--- Records for this task ---

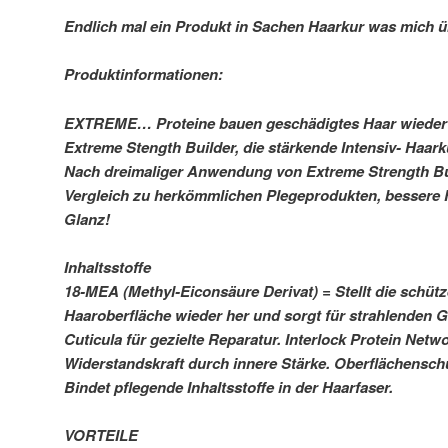
Endlich mal ein Produkt in Sachen Haarkur was mich ü
Produktinformationen:
EXTREME… Proteine bauen geschädigtes Haar wieder 
Extreme Stength Builder, die stärkende Intensiv- Haark
Nach dreimaliger Anwendung von Extreme Strength Bu
Vergleich zu herkömmlichen Plegeprodukten, bessere Fr
Glanz!
Inhaltsstoffe
18-MEA (Methyl-Eiconsäure Derivat) = Stellt die schüt
Haaroberfläche wieder her und sorgt für strahlenden G
Cuticula für gezielte Reparatur. Interlock Protein Netw
Widerstandskraft durch innere Stärke. Oberflächensch
Bindet pflegende Inhaltsstoffe in der Haarfaser.
VORTEILE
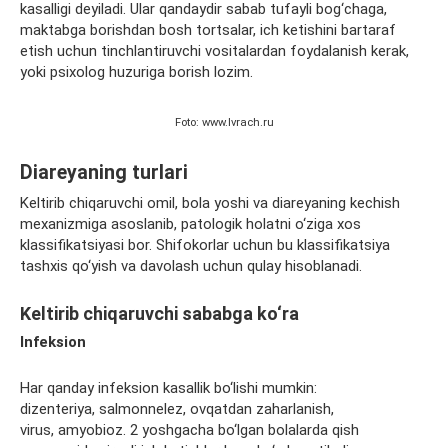
kasalligi deyiladi. Ular qandaydir sabab tufayli bog‘chaga,
maktabga borishdan bosh tortsalar, ich ketishini bartaraf
etish uchun tinchlantiruvchi vositalardan foydalanish kerak,
yoki psixolog huzuriga borish lozim.
Foto: www.lvrach.ru
Diareyaning turlari
Keltirib chiqaruvchi omil, bola yoshi va diareyaning kechish
mexanizmiga asoslanib, patologik holatni o‘ziga xos
klassifikatsiyasi bor. Shifokorlar uchun bu klassifikatsiya
tashxis qo‘yish va davolash uchun qulay hisoblanadi.
Keltirib chiqaruvchi sababga ko‘ra
Infeksion
Har qanday infeksion kasallik bo‘lishi mumkin:
dizenteriya, salmonnelez, ovqatdan zaharlanish,
virus, amyobioz. 2 yoshgacha bo‘lgan bolalarda qish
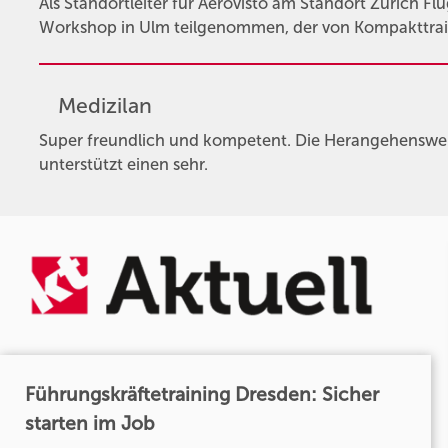
Als Standortleiter für Aerovisto am Standort Zürich F
Workshop in Ulm teilgenommen, der von Kompakttrain
Medizilan
Super freundlich und kompetent. Die Herangehensweis
unterstützt einen sehr.
Führungskräftetraining Dresden: Sicher
starten im Job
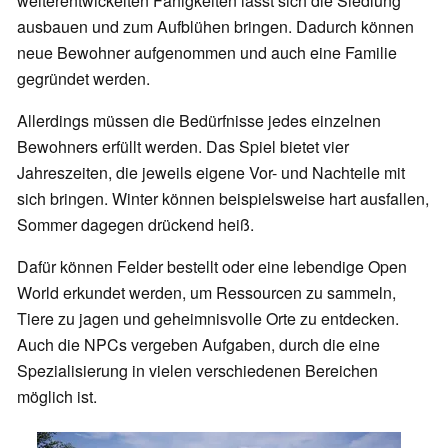
weiterentwickelten Fähigkeiten lässt sich die Siedlung
ausbauen und zum Aufblühen bringen. Dadurch können
neue Bewohner aufgenommen und auch eine Familie
gegründet werden.
Allerdings müssen die Bedürfnisse jedes einzelnen
Bewohners erfüllt werden. Das Spiel bietet vier
Jahreszeiten, die jeweils eigene Vor- und Nachteile mit
sich bringen. Winter können beispielsweise hart ausfallen,
Sommer dagegen drückend heiß.
Dafür können Felder bestellt oder eine lebendige Open
World erkundet werden, um Ressourcen zu sammeln,
Tiere zu jagen und geheimnisvolle Orte zu entdecken.
Auch die NPCs vergeben Aufgaben, durch die eine
Spezialisierung in vielen verschiedenen Bereichen
möglich ist.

---

**To do:** Please write out exactly, and only, the lines from the beginning of the entries through the line containing "neue Bewohner aufgenommen", including both and skipping all pictures.

**Reply:**
Endlich mal ein Produkt in Sachen Haarkur was mich ü
Produktinformationen:
EXTREME… Proteine bauen geschädigtes Haar wieder 
Extreme Stength Builder, die stärkende Intensiv- Haark
Nach dreimaliger Anwendung von Extreme Strength Bu
Vergleich zu herkömmlichen Plegeprodukten, bessere Fr
Glanz!
Inhaltsstoffe
18-MEA (Methyl-Eiconsäure Derivat) = Stellt die schüt
Haaroberfläche wieder her und sorgt für strahlenden G
Cuticula für gezielte Reparatur. Interlock Protein Netw
Widerstandskraft durch innere Stärke. Oberflächensch
Bindet pflegende Inhaltsstoffe in der Haarfaser.
VORTEILE
kasalligi deyiladi. Ular qandaydir sabab tufayli bog‘chaga,
maktabga borishdan bosh tortsalar, ich ketishini bartaraf
etish uchun tinchlantiruvchi vositalardan foydalanish kerak,
yoki psixolog huzuriga borish lozim.
Foto: www.lvrach.ru
Diareyaning turlari
Keltirib chiqaruvchi omil, bola yoshi va diareyaning kechish
mexanizmiga asoslanib, patologik holatni o‘ziga xos
klassifikatsiyasi bor. Shifokorlar uchun bu klassifikatsiya
tashxis qo‘yish va davolash uchun qulay hisoblanadi.
Keltirib chiqaruvchi sababga ko‘ra
Infeksion
Har qanday infeksion kasallik bo‘lishi mumkin:
dizenteriya, salmonnelez, ovqatdan zaharlanish,
virus, amyobioz. 2 yoshgacha bo‘lgan bolalarda qish
Als Standortleiter für Aerovisto am Standort Zürich F
Workshop in Ulm teilgenommen, der von Kompakttrain
Medizilan
Super freundlich und kompetent. Die Herangehensweis
unterstützt einen sehr.
Führungskräftetraining Dresden: Sicher
starten im Job
weiterentwickelten Fähigkeiten lässt sich die Siedlung
ausbauen und zum Aufblühen bringen. Dadurch können
neue Bewohner aufgenommen und auch eine Familie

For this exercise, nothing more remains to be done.